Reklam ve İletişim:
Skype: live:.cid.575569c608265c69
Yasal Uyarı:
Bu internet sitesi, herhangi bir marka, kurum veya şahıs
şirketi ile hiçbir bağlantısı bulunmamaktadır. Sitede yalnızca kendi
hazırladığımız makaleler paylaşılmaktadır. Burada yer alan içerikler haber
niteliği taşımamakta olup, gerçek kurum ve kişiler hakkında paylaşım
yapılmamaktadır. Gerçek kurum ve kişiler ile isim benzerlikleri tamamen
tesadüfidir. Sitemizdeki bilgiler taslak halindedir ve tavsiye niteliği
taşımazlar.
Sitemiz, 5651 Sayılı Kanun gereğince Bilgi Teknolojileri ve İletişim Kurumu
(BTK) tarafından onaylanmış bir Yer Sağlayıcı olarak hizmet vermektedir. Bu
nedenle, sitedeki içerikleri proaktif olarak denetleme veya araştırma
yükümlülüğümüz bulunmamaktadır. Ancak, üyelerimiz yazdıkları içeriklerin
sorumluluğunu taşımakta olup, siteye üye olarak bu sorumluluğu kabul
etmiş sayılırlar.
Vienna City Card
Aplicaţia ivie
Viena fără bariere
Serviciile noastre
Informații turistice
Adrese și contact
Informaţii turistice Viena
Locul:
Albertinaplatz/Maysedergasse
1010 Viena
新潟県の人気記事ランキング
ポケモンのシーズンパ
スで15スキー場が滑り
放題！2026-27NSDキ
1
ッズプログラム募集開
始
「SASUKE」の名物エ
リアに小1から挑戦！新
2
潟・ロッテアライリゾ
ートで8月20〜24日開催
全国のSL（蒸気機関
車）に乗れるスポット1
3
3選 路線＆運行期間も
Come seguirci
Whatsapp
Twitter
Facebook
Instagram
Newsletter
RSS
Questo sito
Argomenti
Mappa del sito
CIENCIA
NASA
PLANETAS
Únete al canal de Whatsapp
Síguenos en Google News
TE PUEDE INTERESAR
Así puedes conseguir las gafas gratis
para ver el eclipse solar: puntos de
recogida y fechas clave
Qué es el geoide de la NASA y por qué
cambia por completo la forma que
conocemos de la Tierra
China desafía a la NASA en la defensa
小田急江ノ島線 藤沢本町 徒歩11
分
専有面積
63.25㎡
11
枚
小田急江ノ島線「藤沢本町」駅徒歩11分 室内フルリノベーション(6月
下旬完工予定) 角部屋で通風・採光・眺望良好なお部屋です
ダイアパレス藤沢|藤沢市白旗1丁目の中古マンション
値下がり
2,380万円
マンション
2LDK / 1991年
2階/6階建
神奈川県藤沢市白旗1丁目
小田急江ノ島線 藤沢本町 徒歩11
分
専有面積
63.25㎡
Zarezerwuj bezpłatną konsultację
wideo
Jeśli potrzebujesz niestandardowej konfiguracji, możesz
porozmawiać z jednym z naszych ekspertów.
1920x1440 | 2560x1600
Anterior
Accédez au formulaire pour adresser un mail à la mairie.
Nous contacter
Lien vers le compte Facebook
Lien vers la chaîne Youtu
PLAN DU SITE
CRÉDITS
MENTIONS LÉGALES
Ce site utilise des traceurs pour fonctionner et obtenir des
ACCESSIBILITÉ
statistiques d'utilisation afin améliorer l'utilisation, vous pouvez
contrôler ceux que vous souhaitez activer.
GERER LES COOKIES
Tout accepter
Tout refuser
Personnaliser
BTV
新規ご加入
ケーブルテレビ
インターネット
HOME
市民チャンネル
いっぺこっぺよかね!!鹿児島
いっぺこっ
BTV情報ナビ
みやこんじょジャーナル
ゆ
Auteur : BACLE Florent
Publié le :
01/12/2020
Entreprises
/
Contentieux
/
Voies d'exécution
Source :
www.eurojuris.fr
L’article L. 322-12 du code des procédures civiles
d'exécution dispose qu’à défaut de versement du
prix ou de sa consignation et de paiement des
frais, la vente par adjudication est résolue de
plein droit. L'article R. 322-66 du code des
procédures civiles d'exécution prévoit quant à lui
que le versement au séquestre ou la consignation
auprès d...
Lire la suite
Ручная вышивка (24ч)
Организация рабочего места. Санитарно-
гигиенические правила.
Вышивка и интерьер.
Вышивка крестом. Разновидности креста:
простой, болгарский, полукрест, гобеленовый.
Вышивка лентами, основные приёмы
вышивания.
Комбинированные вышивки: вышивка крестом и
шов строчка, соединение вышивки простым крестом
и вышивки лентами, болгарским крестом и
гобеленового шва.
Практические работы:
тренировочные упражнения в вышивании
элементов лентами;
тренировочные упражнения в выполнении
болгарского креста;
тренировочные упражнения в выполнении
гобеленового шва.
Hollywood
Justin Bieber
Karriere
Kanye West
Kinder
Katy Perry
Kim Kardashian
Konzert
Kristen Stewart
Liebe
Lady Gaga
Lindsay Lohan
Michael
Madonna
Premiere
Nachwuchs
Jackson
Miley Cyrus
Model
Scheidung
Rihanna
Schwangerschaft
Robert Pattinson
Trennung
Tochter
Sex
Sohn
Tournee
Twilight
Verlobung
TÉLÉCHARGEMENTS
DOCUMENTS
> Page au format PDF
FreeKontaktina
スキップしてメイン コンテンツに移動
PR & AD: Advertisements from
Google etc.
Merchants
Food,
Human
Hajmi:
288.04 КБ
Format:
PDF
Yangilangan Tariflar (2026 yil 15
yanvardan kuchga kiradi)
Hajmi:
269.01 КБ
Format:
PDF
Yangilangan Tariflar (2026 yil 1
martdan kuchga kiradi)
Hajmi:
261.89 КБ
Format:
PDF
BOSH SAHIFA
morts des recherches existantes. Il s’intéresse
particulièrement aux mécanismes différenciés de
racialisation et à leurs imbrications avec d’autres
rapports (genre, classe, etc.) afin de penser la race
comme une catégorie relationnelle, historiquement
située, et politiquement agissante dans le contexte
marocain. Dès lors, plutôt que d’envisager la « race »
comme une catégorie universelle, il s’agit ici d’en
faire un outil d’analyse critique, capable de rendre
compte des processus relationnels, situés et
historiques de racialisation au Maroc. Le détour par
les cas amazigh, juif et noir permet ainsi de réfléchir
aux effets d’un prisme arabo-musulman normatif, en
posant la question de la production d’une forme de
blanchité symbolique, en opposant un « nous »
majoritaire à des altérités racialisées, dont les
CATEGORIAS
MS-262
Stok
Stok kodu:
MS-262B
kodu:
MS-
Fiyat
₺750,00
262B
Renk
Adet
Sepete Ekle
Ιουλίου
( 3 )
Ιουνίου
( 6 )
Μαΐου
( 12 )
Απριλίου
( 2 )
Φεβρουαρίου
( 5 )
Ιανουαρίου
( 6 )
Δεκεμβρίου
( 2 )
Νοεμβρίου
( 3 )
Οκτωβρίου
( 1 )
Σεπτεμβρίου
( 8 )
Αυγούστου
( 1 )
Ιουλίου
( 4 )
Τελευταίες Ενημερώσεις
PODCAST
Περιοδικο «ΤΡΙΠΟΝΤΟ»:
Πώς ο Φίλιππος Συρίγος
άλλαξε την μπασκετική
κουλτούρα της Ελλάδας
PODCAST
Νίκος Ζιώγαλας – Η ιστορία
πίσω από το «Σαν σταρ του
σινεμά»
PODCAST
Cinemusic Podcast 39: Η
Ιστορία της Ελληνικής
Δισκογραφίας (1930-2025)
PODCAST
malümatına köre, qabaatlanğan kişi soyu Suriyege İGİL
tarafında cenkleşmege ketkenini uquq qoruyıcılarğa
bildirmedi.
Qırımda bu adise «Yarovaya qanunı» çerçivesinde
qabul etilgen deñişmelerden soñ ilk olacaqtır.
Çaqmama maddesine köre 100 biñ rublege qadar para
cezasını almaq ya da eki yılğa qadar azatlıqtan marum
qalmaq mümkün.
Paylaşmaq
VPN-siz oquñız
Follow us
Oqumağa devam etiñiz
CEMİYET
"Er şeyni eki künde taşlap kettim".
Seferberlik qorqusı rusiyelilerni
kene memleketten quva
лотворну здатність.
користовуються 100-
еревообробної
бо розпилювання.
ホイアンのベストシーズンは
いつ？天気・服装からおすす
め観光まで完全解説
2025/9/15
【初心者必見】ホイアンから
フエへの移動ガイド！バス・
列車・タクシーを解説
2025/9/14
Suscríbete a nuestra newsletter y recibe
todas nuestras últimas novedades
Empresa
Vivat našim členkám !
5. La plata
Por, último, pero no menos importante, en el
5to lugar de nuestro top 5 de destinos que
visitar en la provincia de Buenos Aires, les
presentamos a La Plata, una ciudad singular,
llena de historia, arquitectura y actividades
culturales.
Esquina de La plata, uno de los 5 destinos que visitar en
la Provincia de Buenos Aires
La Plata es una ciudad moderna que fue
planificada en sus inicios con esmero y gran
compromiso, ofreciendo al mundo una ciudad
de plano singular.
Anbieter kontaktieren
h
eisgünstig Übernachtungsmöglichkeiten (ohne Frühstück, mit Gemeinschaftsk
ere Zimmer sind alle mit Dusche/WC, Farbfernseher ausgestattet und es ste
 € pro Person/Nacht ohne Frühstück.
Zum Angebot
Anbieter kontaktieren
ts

☆ ☆ ☆ ☆ ☆ ☆ ☆

[What the task asks]: Print the lines above without any change, starting with the first line and going on through the line that contains "Sitemiz, 5651 Sayılı".

[Exercise solution]:
Reklam ve İletişim:
Skype: live:.cid.575569c608265c69
Yasal Uyarı:
Bu internet sitesi, herhangi bir marka, kurum veya şahıs
şirketi ile hiçbir bağlantısı bulunmamaktadır. Sitede yalnızca kendi
hazırladığımız makaleler paylaşılmaktadır. Burada yer alan içerikler haber
niteliği taşımamakta olup, gerçek kurum ve kişiler hakkında paylaşım
yapılmamaktadır. Gerçek kurum ve kişiler ile isim benzerlikleri tamamen
tesadüfidir. Sitemizdeki bilgiler taslak halindedir ve tavsiye niteliği
taşımazlar.
Sitemiz, 5651 Sayılı Kanun gereğince Bilgi Teknolojileri ve İletişim Kurumu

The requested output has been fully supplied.